*** Records shown Section Begins ***

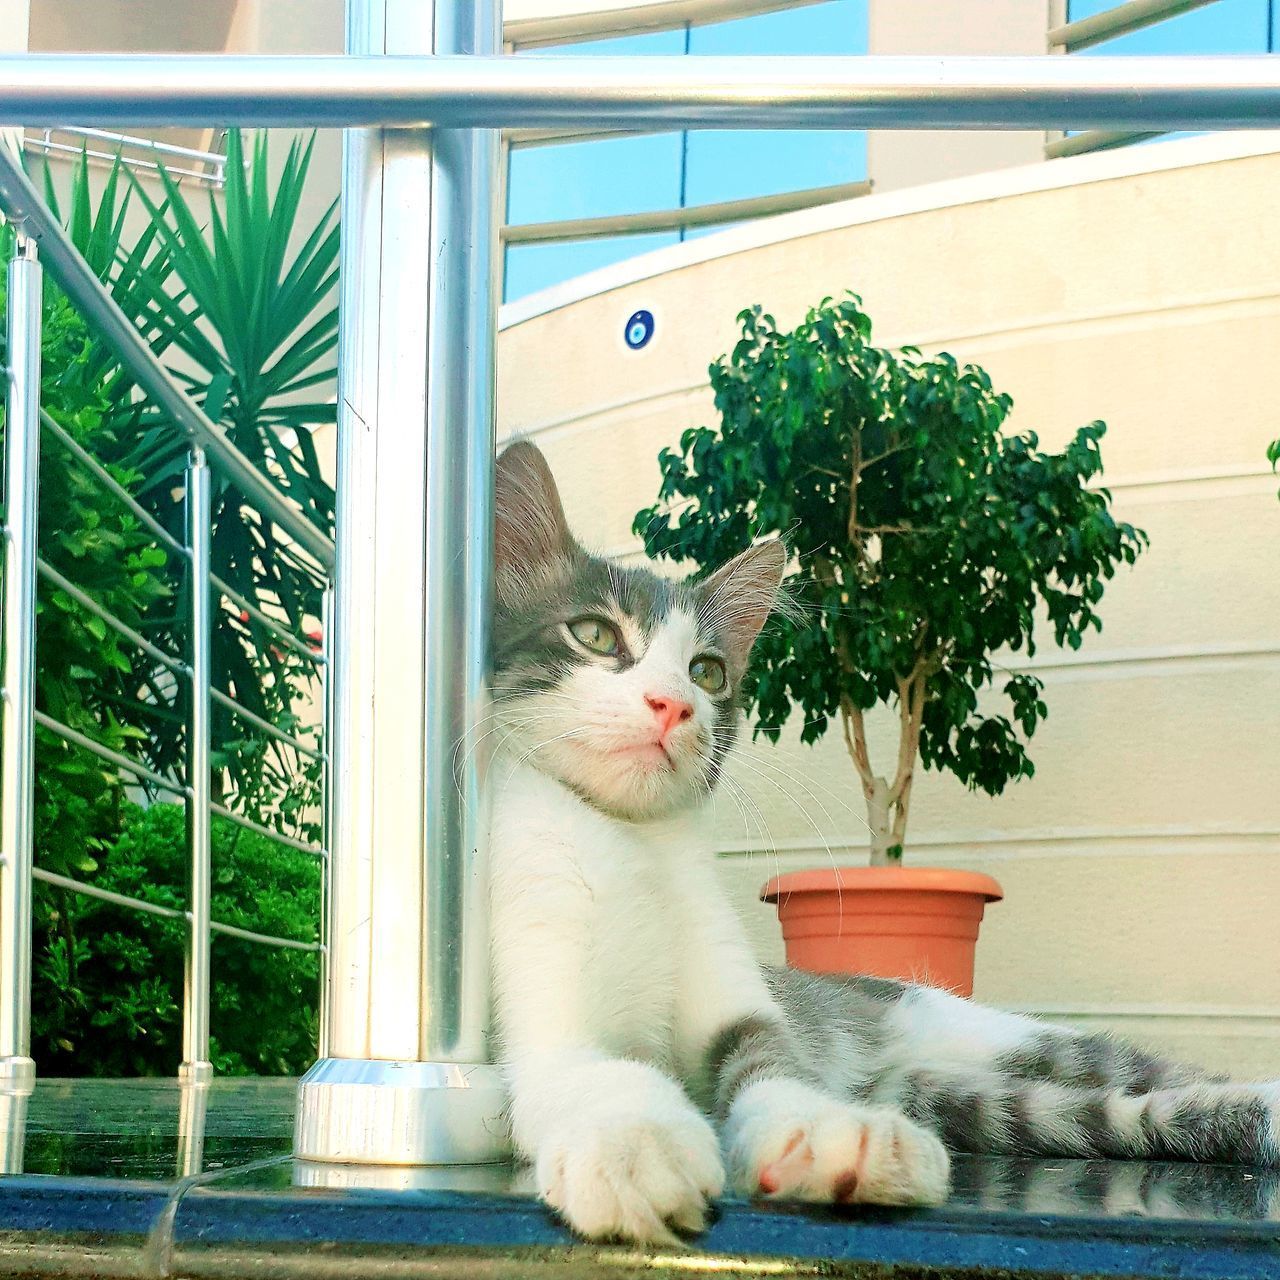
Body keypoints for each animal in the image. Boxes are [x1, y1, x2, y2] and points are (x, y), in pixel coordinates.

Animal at [483, 442, 1274, 1249]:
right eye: (595, 635)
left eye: (707, 671)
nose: (673, 704)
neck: (633, 841)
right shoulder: (535, 968)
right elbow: (582, 1068)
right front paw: (633, 1140)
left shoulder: (741, 997)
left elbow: (773, 1062)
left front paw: (826, 1130)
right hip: (965, 1094)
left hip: (986, 1033)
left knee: (1131, 1070)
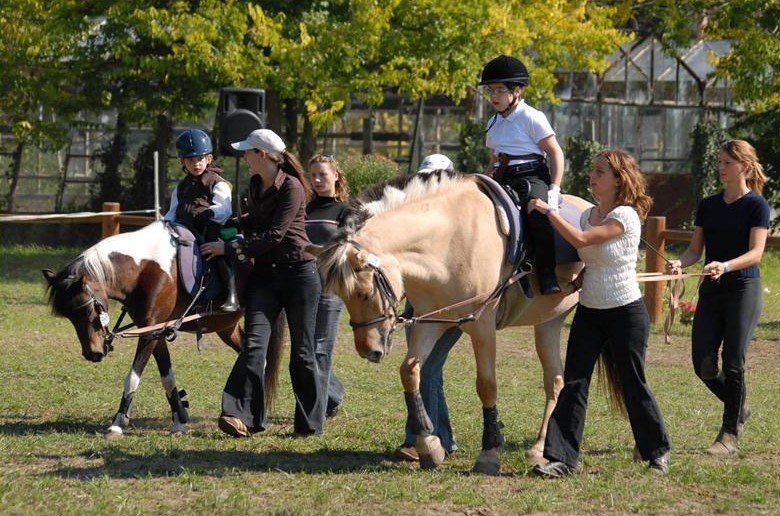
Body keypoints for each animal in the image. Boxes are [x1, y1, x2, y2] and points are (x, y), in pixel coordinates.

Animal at [41, 222, 282, 440]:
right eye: (70, 317)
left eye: (89, 309)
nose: (93, 353)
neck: (144, 268)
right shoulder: (155, 330)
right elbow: (167, 377)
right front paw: (179, 419)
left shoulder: (150, 333)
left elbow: (132, 378)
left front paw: (117, 424)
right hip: (226, 327)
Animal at [310, 173, 592, 476]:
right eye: (344, 296)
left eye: (364, 292)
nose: (368, 351)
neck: (451, 239)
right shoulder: (430, 321)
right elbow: (409, 371)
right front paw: (429, 444)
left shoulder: (482, 326)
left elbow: (486, 385)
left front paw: (489, 452)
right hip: (548, 322)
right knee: (555, 381)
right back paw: (539, 448)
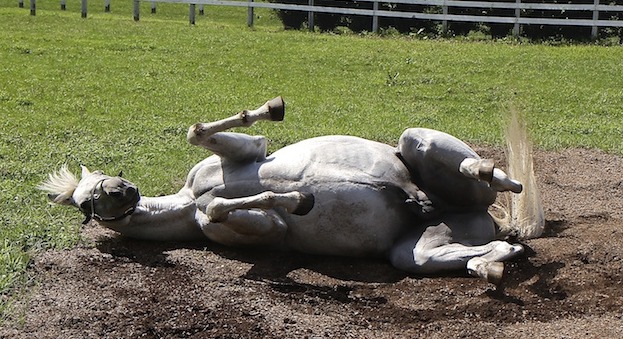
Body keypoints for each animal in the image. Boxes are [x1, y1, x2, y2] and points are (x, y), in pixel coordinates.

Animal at [39, 97, 536, 284]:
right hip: (421, 250)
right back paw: (491, 261)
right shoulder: (259, 228)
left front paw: (271, 108)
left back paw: (492, 173)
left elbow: (198, 132)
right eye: (88, 202)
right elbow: (223, 209)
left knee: (480, 172)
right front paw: (300, 199)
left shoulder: (246, 152)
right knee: (481, 249)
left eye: (101, 179)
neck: (185, 203)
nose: (125, 191)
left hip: (421, 143)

*** Records shown Section Ends ***

Work order: In the entries above, how many lines hold the word "back"? Answer with the number only.

Expected output: 3